私が愛と恋を分けるのは、自分を優先するか否か、ということだ。 私が、夫を愛している、と言い切れる理由は、彼が幸せならばそれでいいと思えるからだ。 娘二人も、彼女たちが健康で幸せならば、それ以上のことを望まないでいられる。 そういうことだ。 無条件で、その3人の幸せだけを望めるのだ。
だけど、彼に対しては違う。 何故ならば、私は感情を抑えきれないからだ。 「会いたい」とか、「そばに居て欲しい」とか、私の感情がそのまま反映されてしまうのだ。 それは、恋以外有り得ないと思う。 愛、であるならば、彼だけの幸せを祈るだろう。 ただただ、彼女との行き先を、幸せを祈るだろう。
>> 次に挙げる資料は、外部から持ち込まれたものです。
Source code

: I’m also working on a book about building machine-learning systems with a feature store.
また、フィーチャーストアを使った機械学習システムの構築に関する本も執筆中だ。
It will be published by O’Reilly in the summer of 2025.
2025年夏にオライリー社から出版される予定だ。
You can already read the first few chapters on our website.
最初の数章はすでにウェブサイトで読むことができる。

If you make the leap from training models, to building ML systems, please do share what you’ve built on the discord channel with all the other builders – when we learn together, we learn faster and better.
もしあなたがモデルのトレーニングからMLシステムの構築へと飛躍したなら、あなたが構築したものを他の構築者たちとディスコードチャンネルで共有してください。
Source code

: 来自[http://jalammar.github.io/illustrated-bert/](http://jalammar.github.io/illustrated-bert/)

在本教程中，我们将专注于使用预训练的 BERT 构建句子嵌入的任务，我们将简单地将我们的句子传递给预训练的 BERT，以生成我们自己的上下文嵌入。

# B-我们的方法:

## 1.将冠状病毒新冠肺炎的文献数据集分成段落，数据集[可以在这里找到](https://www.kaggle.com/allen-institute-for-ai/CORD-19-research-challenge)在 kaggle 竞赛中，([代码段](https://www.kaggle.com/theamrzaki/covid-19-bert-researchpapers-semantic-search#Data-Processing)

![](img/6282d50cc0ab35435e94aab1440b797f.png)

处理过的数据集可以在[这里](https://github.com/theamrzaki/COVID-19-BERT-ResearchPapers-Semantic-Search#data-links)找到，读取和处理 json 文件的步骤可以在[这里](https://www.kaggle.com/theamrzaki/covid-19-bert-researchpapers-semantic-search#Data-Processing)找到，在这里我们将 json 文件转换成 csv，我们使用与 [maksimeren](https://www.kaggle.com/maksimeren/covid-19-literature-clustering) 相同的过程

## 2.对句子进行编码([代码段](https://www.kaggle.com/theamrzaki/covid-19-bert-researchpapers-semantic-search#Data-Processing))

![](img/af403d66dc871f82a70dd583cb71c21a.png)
でも、今の私はそうではない。 『私』が、彼と居たいのだ。 顔を見て、手を触れて、唇を重ねて、そして、全身で私を愛して欲しいと願ってしまう。
・・・そんな自分が、とてつもなく許せなかった。 動物的で、もう、二度と恋愛などしないと誓ったはずなのに、簡単にそれを覆してしまった自分が。いい加減な自分が。
だけど、その感情は、決して悪いことではないだろう。 私が、結婚もしてなければ、子供もいなかったならば。 だから、答えなど、そう簡単に出るはずもないのだ。 まずは、これから過ぎる時間を、彼と会えないことに慣れなければならないんだ。
せっかくそう自分を戒めていたときに、メールの受信音が鳴った。
「あみさん、今時間ありますか?」
すぐに、キーを押したかった。 「うん、あるよ!」って。
でも、ついさっき、会わない努力をしようと思ったばかりだ。 そういうわけにはいかないんだ。 ・・・我慢した。 次の日も、その次の日も。 もう、壊れてしまいそうだった。
そして、4日目、「会おう」とだけ、彼からメールが届いた。 もう、限界だったんだ。
私は、子供を夫に託し、なんとか言い訳をして家を飛び出した。 頭の中には、もう何もなかった。 彼のことだけ残して。
あの場所に、彼は佇んでいた。 会社のある駅の真ん中だ。 私は、どうしても口元が緩んでしまって、そして、涙腺までもが緩んでいた。
「会いたかったよ」そう言うと、いい大人が、駅のど真ん中で溢れる涙を拭きもせず泣き続けていた。
彼は、何も言わずに、ただぎゅっと抱きしめてくれた。
それだけで、私は幸せだったんだ。 何も考えずに、何も欲しいものなどなくて、ただただ彼の顔を見ることができて、彼と触れ合えることだけで。
会いたかった。会いたかった。会いたかった。 心の中で、言葉にならない言葉を叫んでいた。 泣きながら、ずっと。